Slowik, 36, worked with Ryans for six years on Shanahan’s staff. The new Texans OC is a second-generation coach, as the son of veteran DC Bob Slowik. While the younger Slowik did not rise up the 49ers chain as swiftly as Ryans did, he had worked under longtime Shanahan assistants Mike McDaniel and Mike LaFleur. Once they departed, Shanahan made Slowik his right-hand man on offense. The 49ers staying afloat despite Jimmy Garoppolo‘s injury clearly helped Slowik, who will be a first-time play-caller in Houston.

The team does have some experience behind Slowik on offense. Lazor is a two-time NFL OC, with the Bengals and Bears, while Day is a two-time QBs coach with 15 years’ experience in the NFL. On defense, both Burke and Undlin are previous coordinators.

Burke, 47, served in that role for the Dolphins under Adam Gase from 2017-18 but has bounced around since.
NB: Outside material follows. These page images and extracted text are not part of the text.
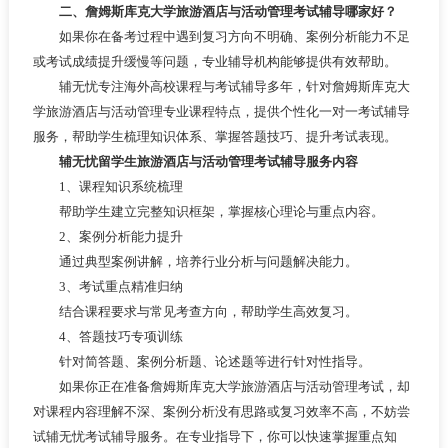
二、詹姆斯库克大学旅游酒店与活动管理考试辅导哪家好？
如果你在备考过程中遇到复习方向不明确、案例分析能力不足
或考试成绩提升缓慢等问题，专业辅导机构能够提供有效帮助。
辅无忧专注海外高校课程与考试辅导多年，针对詹姆斯库克大
学旅游酒店与活动管理专业课程特点，提供个性化一对一考试辅导
服务，帮助学生梳理知识体系、掌握答题技巧、提升考试表现。
辅无忧留学生旅游酒店与活动管理考试辅导服务内容
1、课程知识系统梳理
帮助学生建立完整知识框架，掌握核心理论与重点内容。
2、案例分析能力提升
通过典型案例讲解，培养行业分析与问题解决能力。
3、考试重点精准归纳
结合课程要求与常见考查方向，帮助学生高效复习。
4、答题技巧专项训练
针对简答题、案例分析题、论述题等进行针对性指导。
如果你正在准备詹姆斯库克大学旅游酒店与活动管理考试，却
对课程内容理解不深、案例分析没有思路或复习效率不高，不妨尝
试辅无忧考试辅导服务。在专业指导下，你可以快速掌握重点知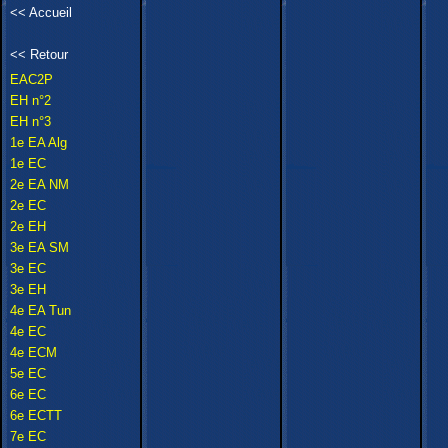
<<
Accueil
<<
Retour
EAC2P
EH n°2
EH n°3
1e EA Alg
1e EC
2e EA NM
2e EC
2e EH
3e EA SM
3e EC
3e EH
4e EA Tun
4e EC
4e ECM
5e EC
6e EC
6e ECTT
7e EC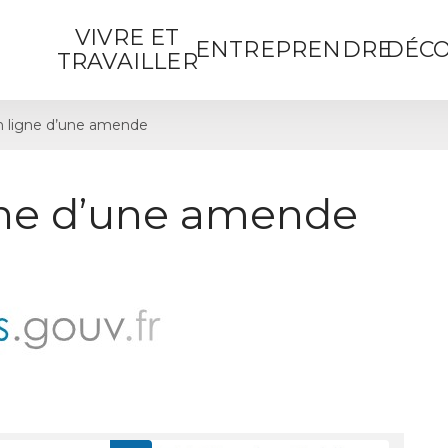
VIVRE ET
ENTREPRENDRE
DÉCO
TRAVAILLER
 ligne d’une amende
gne d’une amende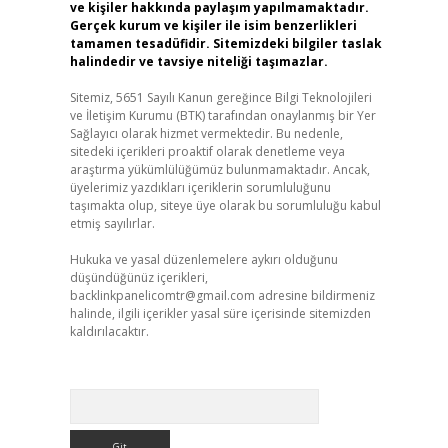
ve kişiler hakkında paylaşım yapılmamaktadır.
Gerçek kurum ve kişiler ile isim benzerlikleri
tamamen tesadüfidir. Sitemizdeki bilgiler taslak
halindedir ve tavsiye niteliği taşımazlar.
Sitemiz, 5651 Sayılı Kanun gereğince Bilgi Teknolojileri
ve İletişim Kurumu (BTK) tarafından onaylanmış bir Yer
Sağlayıcı olarak hizmet vermektedir. Bu nedenle,
sitedeki içerikleri proaktif olarak denetleme veya
araştırma yükümlülüğümüz bulunmamaktadır. Ancak,
üyelerimiz yazdıkları içeriklerin sorumluluğunu
taşımakta olup, siteye üye olarak bu sorumluluğu kabul
etmiş sayılırlar.
Hukuka ve yasal düzenlemelere aykırı olduğunu
düşündüğünüz içerikleri,
backlinkpanelicomtr@gmail.com
adresine bildirmeniz
halinde, ilgili içerikler yasal süre içerisinde sitemizden
kaldırılacaktır.
Arama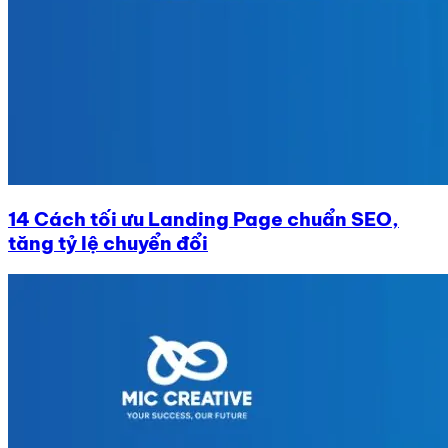
14 Cách tối ưu Landing Page chuẩn SEO,
tăng tỷ lệ chuyển đổi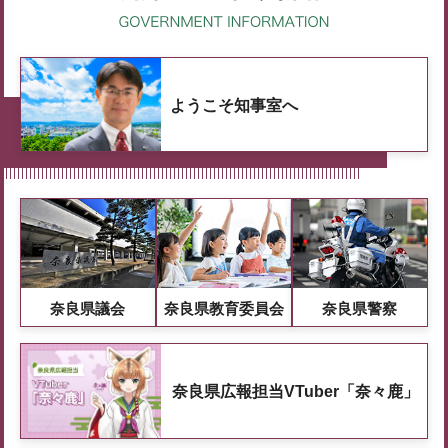
ようこそ知事室へ
奈良県議会
奈良県教育委員会
奈良県警察
奈良県広報担当VTuber「奈々鹿」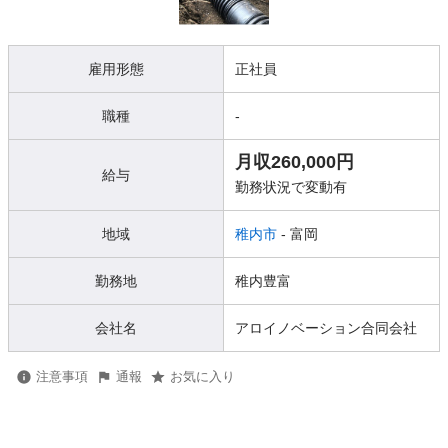
雇用形態
正社員
職種
-
月収260,000円
給与
勤務状況で変動有
地域
稚内市
- 富岡
勤務地
稚内豊富
会社名
アロイノベーション合同会社
注意事項
通報
お気に入り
Last season, he served as the Cardinals’ defensive line coach, overseeing a J.J. Watt bounce-back effort and Zach Allen‘s breakout. Undlin has been in the NFL since 2004, serving as DBs coach on Super Bowl-bound Broncos (2013) and Eagles (2017) teams and being Matt Patricia‘s final Lions DC. Undlin spent the past two years as a Ryans lieutenant in San Francisco, leading the 49ers’ DBs. That will make for a seamless transition.

Metchie participated in the Texans’ offseason program and is on track to make his NFL debut. The multiyear Alabama starter suffered an ACL tear late in his junior season and was then diagnosed with leukemia. Viewed as a strong route runner for the Crimson Tide, Metchie totaled 1,142 receiving yards during an abbreviated 2021, helping the SEC power compensate for the losses of DeVonta Smith and Jaylen Waddle. Metchie, who missed offseason time with a hamstring injury, looms as a Texans wild card. But with Cooks gone, the team needs all the help it can get as Stroud begins his development.

Top 10 cap charges for 2023:

  1. Laremy Tunsil, LT: $26.57MM
  2. Tytus Howard, RT: $13.98MM
  3. Derek Stingley Jr., CB: $7.88MM
  4. Maliek Collins, DT: $7.44MM
  5. Will Anderson Jr., DE: $6.4MM
  6. Jerry Hughes, DE: $6.25MM
  7. Christian Kirksey, LB: $6.25MM
  8. Ka’imi Fairbairn, K: $5.66MM
  9. Steven Nelson, CB: $5.63MM
  10. Robert Woods, WR: $5.5MM

With the AFC incredibly deep — though, the AFC South does not appear especially imposing — the Texans could make strides without their record improving by much. The team also added more building-block players, in Stroud and Anderson. Observing the first-rounders’ progress will be important for a team that made a stronger commitment to a head coach this offseason. It will probably take multiple successful offseasons before the playoffs are a realistic goal, but this should mark the team’s return to relevant on-field action. It has been a bit since Texans fans could enjoy that.